▶ **Your assignment**: Pictures stay out of the copy. Retype exactly, and only, the lines from the one containing "た経緯をセルフインタビューで明かす！" through the end of the listing below.

▶ **Records for this task**:
┄┄┄┄┄┄┄┄┄┄┄┄┄┄┄┄┄┄┄┄

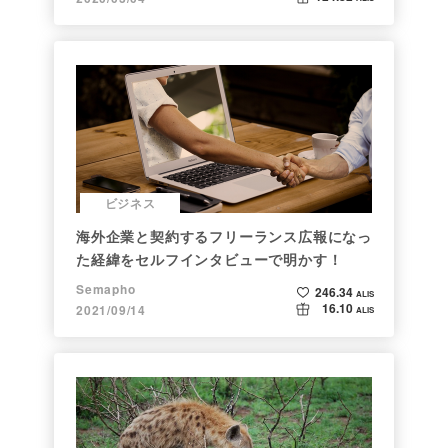
ビジネス
海外企業と契約するフリーランス広報になっ
た経緯をセルフインタビューで明かす！
Semapho
246.34
ALIS
16.10
2021/09/14
ALIS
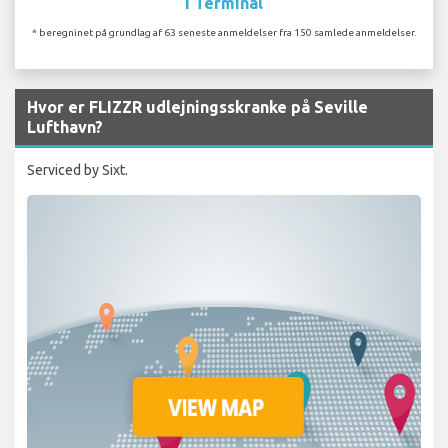
I Terminal
* beregninet på grundlag af 63 seneste anmeldelser fra 150 samlede anmeldelser.
Hvor er FLIZZR udlejningsskranke på Seville
Lufthavn?
Serviced by Sixt.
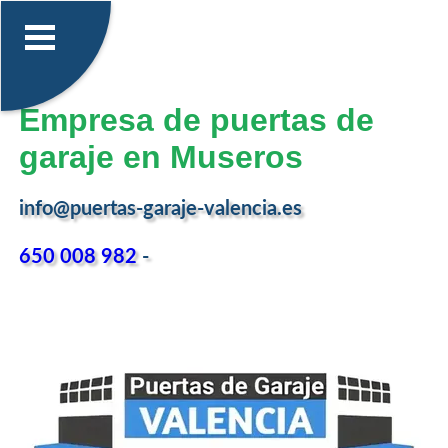
Empresa de puertas de
garaje en Museros
info@puertas-garaje-valencia.es
650 008 982
-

┄┄┄┄┄┄┄┄┄┄┄┄┄┄┄┄┄┄┄┄

▶ **Exercise solution**:
た経緯をセルフインタビューで明かす！
Semapho
246.34
ALIS
16.10
2021/09/14
ALIS
I Terminal
* beregninet på grundlag af 63 seneste anmeldelser fra 150 samlede anmeldelser.
Hvor er FLIZZR udlejningsskranke på Seville
Lufthavn?
Serviced by Sixt.
Empresa de puertas de
garaje en Museros
info@puertas-garaje-valencia.es
650 008 982
-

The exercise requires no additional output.